Morgan’s new approach has advantages, Wilson said, from the likelihood of cheaper tuition to the university’s full control over hiring staff and setting the curriculum. It also means Morgan alone will face the huge task of fundraising to build and maintain a new college during turbulent economic times.
Details about the school remain sparse, but officials said they expect a new school, and possibly student housing, to occupy the old Lake Clifton High School site, a 59-acre parcel that Morgan bought from the city in 2022.
The project is still years away from welcoming students to campus. Wilson projects the school will enroll as many as 120 students a year when it opens. But that may not happen until 2028 or even 2030, he added.
Morgan officials said the revamped project was possible because the university just received a $1.75 million grant from the Robert Wood Johnson Foundation to develop a comprehensive plan. The foundation works to boost diversity in health fields and close health disparities.
Enrollment by Black students and others from minority groups has dropped in medical schools in recent years, according to the Association of American Medical Colleges. The association had already projected a general shortage of primary care physicians of 48,000 by 2034, which Morgan leaders say will hit harder in underserved communities, including in Baltimore.
Morgan State officials say they plan to tap alumni and the state for financial support, but will likely need substantial investment from philanthropic groups in order to see the project through to fruition.
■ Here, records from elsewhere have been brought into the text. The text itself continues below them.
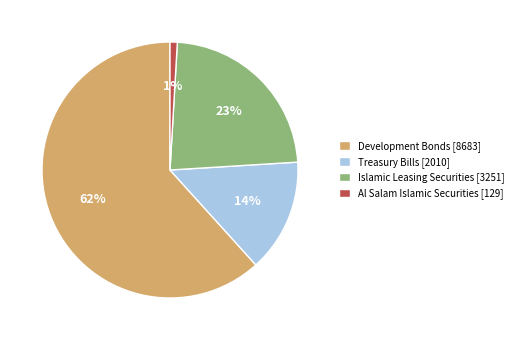

Approximately how many times larger is the value at Islamic Leasing Securities [3251] compared to Treasury Bills [2010]?

1.6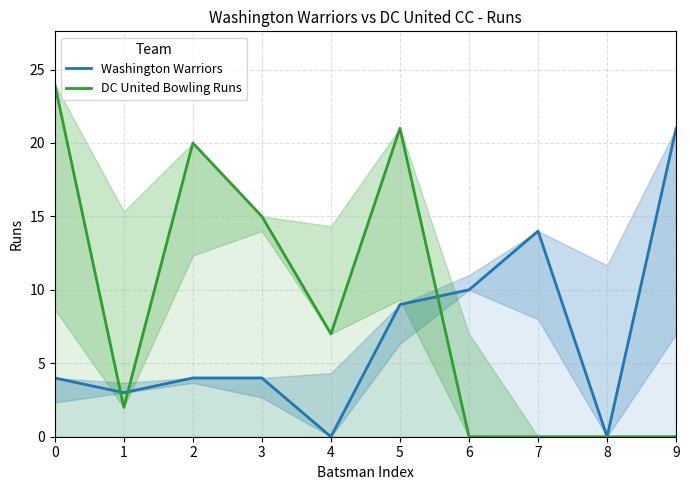

At which category is the sum across all series the highest?

5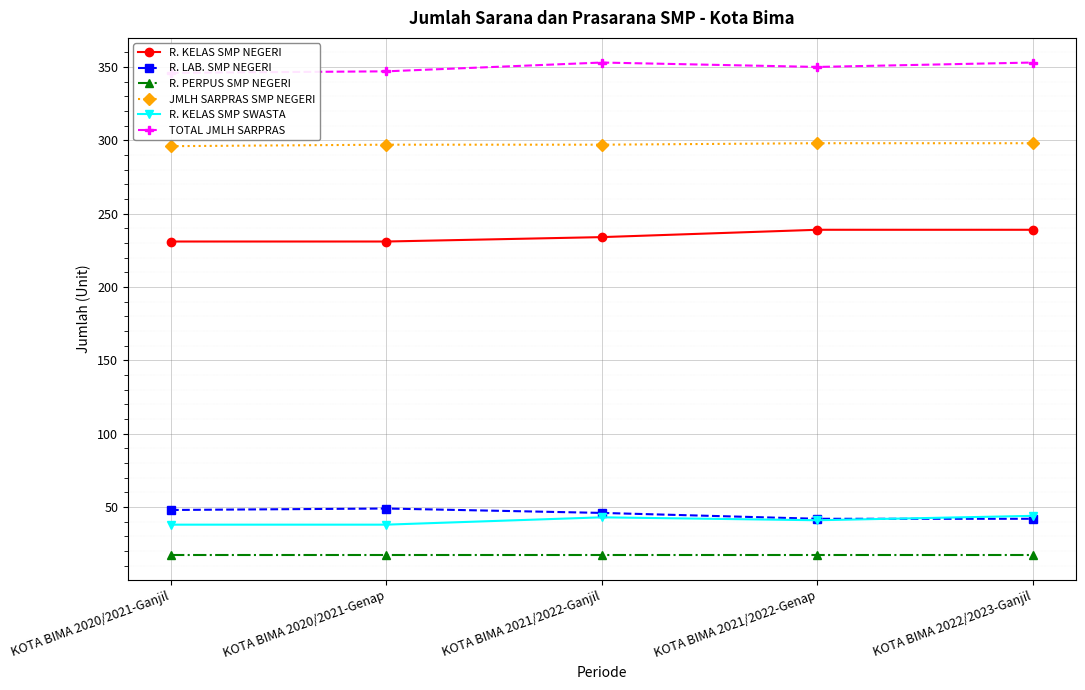

At which label is R. PERPUS SMP NEGERI closest to 17?

KOTA BIMA 2020/2021-Ganjil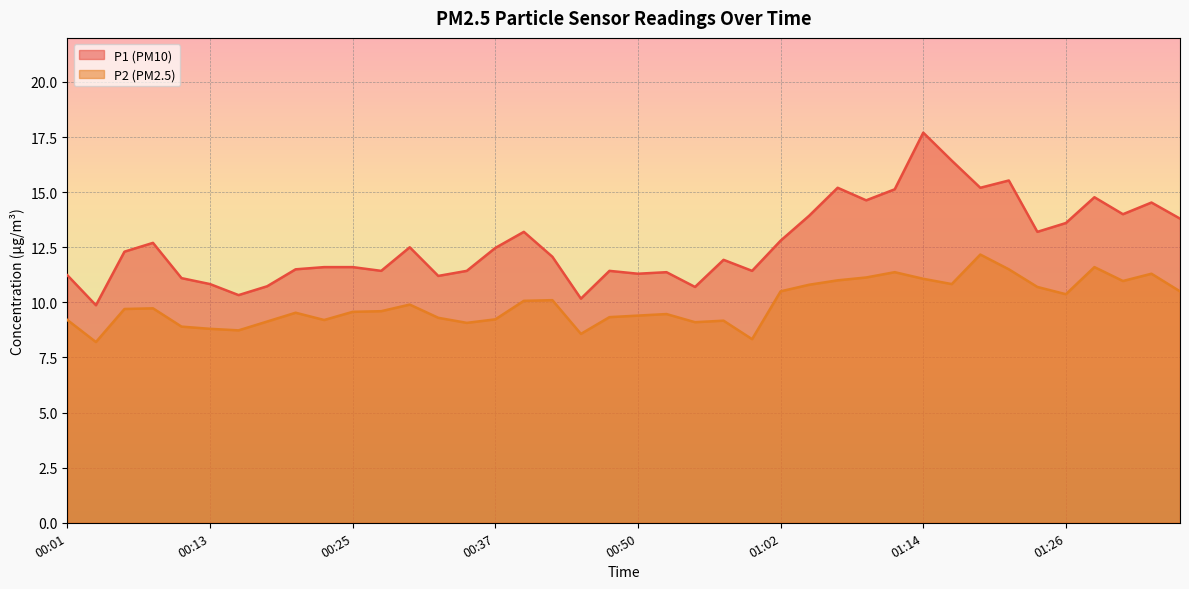

Between 01:31 and 00:32, which is larger?

01:31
“The model that we are receiving the Robert Wood Johnson funds for, it will help us put doctors in these communities,” said Endia M. DeCordova, Morgan’s vice president for institutional advancement. “We have an opportunity to pivot, show the philanthropic and investment communities what the return on their investment will be in Baltimore and Maryland.”
Wilson said Morgan State is also committed to making its medical school more affordable for people from diverse backgrounds.
While Salud had proposed tuition of around $55,000 a year, Wilson said they hoped to cut that figure in half. Officials said they were also encouraged by the recent investment of outside donors into medical school education, including Bloomberg Philanthropies, which donated $1 billion to Johns Hopkins University last year to make its program tuition-free for students for families earning less than $300,000 annually.
But first, Morgan officials need to hire consultants and fundraisers to formulate the plan and raise money. “I’m prepared to spend a lot of time knocking on doors,” Wilson said.